» Dataset records
>>>
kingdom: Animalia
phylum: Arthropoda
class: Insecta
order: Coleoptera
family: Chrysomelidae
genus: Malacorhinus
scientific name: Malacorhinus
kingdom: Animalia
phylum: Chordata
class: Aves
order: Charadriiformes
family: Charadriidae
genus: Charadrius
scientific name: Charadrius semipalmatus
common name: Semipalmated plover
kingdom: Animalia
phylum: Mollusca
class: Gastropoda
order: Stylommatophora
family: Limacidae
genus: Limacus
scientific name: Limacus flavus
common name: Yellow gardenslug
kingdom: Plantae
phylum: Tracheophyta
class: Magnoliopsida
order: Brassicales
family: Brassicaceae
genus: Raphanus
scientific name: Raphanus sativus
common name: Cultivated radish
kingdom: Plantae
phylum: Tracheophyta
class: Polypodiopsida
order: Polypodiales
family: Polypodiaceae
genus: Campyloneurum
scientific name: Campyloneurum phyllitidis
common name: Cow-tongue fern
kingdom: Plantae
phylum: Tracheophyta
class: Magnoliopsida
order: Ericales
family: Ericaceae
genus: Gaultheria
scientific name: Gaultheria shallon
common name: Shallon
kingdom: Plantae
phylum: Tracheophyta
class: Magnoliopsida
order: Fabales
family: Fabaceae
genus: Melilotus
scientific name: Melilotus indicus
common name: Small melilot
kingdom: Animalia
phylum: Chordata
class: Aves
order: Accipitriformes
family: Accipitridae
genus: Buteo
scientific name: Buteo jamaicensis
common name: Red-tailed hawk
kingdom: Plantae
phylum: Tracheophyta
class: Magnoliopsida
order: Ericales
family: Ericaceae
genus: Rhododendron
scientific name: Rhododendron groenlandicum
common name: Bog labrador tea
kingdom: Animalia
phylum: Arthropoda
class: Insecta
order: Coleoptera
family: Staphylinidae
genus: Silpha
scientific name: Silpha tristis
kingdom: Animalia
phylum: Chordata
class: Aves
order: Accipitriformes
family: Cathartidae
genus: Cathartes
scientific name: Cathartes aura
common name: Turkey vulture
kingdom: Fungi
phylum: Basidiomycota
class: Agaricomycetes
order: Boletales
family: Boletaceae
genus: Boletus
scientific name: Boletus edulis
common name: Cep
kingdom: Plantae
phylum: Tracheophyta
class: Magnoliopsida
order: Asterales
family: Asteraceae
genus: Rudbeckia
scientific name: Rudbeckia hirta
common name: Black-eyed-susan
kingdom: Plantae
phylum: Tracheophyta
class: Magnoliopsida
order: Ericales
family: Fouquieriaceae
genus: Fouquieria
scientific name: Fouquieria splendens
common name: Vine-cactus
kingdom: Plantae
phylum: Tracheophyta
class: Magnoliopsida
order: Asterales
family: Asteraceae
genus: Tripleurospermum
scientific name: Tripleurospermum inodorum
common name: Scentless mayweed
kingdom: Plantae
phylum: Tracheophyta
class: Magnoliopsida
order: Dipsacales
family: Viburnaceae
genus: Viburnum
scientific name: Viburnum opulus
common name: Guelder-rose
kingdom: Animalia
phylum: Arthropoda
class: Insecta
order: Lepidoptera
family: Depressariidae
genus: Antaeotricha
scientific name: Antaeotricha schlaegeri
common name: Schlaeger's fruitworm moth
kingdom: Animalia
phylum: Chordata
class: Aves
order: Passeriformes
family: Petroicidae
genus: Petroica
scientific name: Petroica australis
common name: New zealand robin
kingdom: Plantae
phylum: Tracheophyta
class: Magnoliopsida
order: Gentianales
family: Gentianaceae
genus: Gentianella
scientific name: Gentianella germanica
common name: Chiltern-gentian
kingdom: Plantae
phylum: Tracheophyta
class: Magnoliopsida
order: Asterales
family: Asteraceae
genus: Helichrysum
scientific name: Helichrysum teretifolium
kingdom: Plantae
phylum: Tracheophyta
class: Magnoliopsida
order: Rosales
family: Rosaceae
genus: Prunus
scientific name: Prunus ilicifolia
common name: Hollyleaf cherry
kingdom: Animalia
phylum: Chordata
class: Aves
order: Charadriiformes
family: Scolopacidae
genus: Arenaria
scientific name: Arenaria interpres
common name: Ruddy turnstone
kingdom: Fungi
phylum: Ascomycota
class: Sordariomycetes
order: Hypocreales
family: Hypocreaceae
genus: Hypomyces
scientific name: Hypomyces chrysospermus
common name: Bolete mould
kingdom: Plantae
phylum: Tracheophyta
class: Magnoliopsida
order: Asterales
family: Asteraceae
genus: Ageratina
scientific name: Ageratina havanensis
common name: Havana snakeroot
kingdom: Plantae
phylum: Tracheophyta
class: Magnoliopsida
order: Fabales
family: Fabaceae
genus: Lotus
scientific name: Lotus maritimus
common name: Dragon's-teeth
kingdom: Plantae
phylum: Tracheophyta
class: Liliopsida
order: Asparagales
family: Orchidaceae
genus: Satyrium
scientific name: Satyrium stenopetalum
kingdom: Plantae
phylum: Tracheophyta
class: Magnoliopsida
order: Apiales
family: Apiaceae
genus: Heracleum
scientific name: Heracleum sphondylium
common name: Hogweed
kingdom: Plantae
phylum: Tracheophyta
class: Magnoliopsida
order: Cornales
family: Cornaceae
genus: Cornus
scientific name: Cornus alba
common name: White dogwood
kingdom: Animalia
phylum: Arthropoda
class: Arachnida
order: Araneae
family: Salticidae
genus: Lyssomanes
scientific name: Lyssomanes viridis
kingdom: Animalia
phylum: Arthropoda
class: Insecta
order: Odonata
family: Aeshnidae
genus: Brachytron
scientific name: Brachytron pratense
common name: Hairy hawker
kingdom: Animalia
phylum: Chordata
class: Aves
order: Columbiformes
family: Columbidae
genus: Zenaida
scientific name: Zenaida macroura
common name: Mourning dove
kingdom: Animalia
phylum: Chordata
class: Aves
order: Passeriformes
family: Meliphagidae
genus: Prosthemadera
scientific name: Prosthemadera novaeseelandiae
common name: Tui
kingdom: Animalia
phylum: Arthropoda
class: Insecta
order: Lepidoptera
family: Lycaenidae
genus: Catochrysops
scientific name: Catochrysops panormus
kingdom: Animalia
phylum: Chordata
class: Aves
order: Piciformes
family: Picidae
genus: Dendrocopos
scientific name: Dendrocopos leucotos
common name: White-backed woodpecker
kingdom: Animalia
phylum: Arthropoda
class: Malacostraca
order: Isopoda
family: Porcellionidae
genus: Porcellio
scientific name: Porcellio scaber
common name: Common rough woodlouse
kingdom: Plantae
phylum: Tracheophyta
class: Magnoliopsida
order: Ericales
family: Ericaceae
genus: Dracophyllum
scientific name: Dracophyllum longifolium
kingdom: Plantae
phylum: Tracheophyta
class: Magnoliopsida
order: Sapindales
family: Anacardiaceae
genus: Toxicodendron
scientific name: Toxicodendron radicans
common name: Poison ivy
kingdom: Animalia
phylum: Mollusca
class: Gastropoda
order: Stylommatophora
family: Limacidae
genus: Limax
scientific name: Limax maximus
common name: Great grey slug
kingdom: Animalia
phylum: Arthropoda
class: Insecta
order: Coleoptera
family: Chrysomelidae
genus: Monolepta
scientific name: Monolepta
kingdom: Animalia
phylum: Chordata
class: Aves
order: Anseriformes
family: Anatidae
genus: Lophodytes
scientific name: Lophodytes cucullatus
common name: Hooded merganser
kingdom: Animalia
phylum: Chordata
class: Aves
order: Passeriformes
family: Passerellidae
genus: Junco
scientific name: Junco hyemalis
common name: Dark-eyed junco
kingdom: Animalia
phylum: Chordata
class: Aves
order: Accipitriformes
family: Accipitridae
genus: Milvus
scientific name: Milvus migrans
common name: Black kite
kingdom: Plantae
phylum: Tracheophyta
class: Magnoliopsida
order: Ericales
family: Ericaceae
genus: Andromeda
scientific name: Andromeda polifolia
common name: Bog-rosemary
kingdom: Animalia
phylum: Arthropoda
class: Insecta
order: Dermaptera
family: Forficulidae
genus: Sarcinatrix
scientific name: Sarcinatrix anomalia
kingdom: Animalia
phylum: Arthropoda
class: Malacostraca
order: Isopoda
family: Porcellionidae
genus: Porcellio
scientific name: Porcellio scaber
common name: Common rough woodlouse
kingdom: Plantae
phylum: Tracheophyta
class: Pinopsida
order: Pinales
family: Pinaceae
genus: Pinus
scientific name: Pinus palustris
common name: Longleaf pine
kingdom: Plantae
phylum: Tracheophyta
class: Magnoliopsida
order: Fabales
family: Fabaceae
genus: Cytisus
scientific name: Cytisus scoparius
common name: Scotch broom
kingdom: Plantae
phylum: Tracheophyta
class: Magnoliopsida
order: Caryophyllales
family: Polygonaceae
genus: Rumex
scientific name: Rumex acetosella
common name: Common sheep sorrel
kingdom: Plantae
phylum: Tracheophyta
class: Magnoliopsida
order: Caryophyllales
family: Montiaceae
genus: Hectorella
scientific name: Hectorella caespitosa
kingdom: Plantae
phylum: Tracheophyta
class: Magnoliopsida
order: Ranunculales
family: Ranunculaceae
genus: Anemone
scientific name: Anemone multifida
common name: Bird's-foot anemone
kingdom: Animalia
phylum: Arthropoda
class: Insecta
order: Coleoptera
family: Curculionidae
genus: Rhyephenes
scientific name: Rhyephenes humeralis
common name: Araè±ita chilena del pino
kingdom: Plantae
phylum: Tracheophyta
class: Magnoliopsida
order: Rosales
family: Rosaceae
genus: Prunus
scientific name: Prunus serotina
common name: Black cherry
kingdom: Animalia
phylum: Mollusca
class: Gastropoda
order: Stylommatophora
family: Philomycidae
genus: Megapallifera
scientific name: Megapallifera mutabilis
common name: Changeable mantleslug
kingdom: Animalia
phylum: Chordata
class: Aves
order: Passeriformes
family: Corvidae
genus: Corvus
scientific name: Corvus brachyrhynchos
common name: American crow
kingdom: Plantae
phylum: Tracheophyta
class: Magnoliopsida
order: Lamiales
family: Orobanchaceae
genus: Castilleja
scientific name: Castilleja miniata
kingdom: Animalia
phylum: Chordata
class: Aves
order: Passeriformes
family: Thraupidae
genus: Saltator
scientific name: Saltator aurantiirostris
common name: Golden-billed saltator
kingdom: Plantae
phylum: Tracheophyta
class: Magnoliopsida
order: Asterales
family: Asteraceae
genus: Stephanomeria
<<<
» WHAT THE TASK ASKS
Copy, word for word, the stretch of lines from the one containing "genus: Tripleurospermum" through the one containing "family: Hypocreaceae", with both of those lines included.

» EXERCISE RESPONSE
genus: Tripleurospermum
scientific name: Tripleurospermum inodorum
common name: Scentless mayweed
kingdom: Plantae
phylum: Tracheophyta
class: Magnoliopsida
order: Dipsacales
family: Viburnaceae
genus: Viburnum
scientific name: Viburnum opulus
common name: Guelder-rose
kingdom: Animalia
phylum: Arthropoda
class: Insecta
order: Lepidoptera
family: Depressariidae
genus: Antaeotricha
scientific name: Antaeotricha schlaegeri
common name: Schlaeger's fruitworm moth
kingdom: Animalia
phylum: Chordata
class: Aves
order: Passeriformes
family: Petroicidae
genus: Petroica
scientific name: Petroica australis
common name: New zealand robin
kingdom: Plantae
phylum: Tracheophyta
class: Magnoliopsida
order: Gentianales
family: Gentianaceae
genus: Gentianella
scientific name: Gentianella germanica
common name: Chiltern-gentian
kingdom: Plantae
phylum: Tracheophyta
class: Magnoliopsida
order: Asterales
family: Asteraceae
genus: Helichrysum
scientific name: Helichrysum teretifolium
kingdom: Plantae
phylum: Tracheophyta
class: Magnoliopsida
order: Rosales
family: Rosaceae
genus: Prunus
scientific name: Prunus ilicifolia
common name: Hollyleaf cherry
kingdom: Animalia
phylum: Chordata
class: Aves
order: Charadriiformes
family: Scolopacidae
genus: Arenaria
scientific name: Arenaria interpres
common name: Ruddy turnstone
kingdom: Fungi
phylum: Ascomycota
class: Sordariomycetes
order: Hypocreales
family: Hypocreaceae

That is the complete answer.